*** Begin section ***
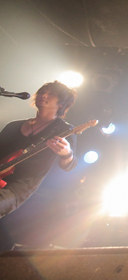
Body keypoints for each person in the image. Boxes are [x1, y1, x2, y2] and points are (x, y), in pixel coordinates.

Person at [0, 81, 78, 219]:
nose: (44, 95)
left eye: (51, 94)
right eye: (42, 92)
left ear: (61, 103)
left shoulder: (64, 130)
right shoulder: (14, 126)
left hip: (16, 188)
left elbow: (69, 165)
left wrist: (67, 153)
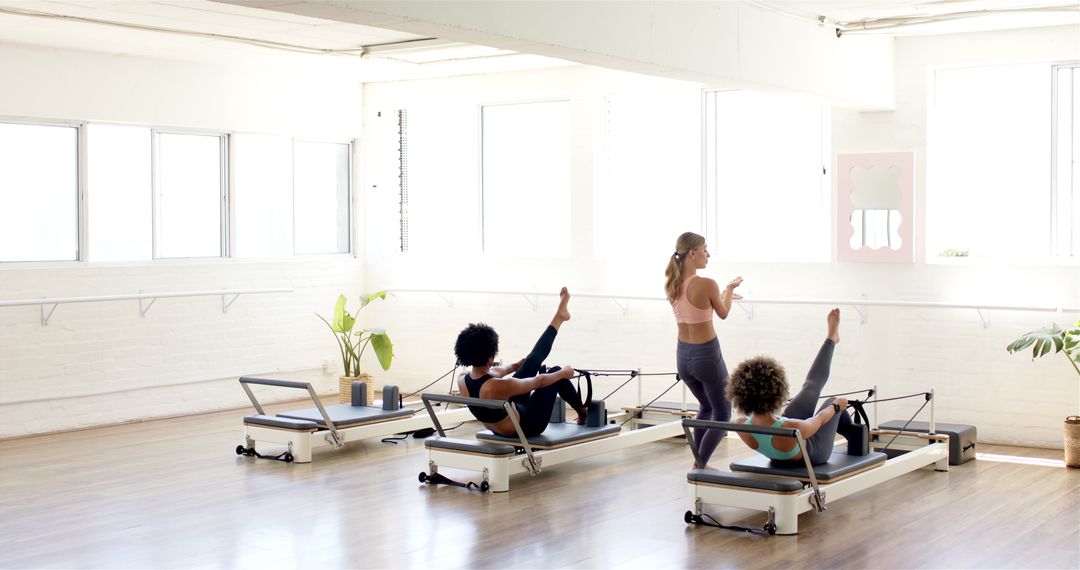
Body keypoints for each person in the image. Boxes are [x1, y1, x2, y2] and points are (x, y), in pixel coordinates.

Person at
*** End section ***
#### [Task goal]
Give again exactly the lines from the one holding "nose: (44, 95)" to the final line of the records, both ends included; any pictures stay out.

#### [Exercise solution]
nose: (44, 95)
left eye: (51, 94)
right eye: (42, 92)
left ear: (61, 103)
left shoulder: (64, 130)
right shoulder: (14, 126)
left hip: (16, 188)
left elbow: (69, 165)
left wrist: (67, 153)
Body keypoints for each person in the image. Boxes are [x1, y1, x2, y2] and points are (x, y), in pixel coordinates.

Person at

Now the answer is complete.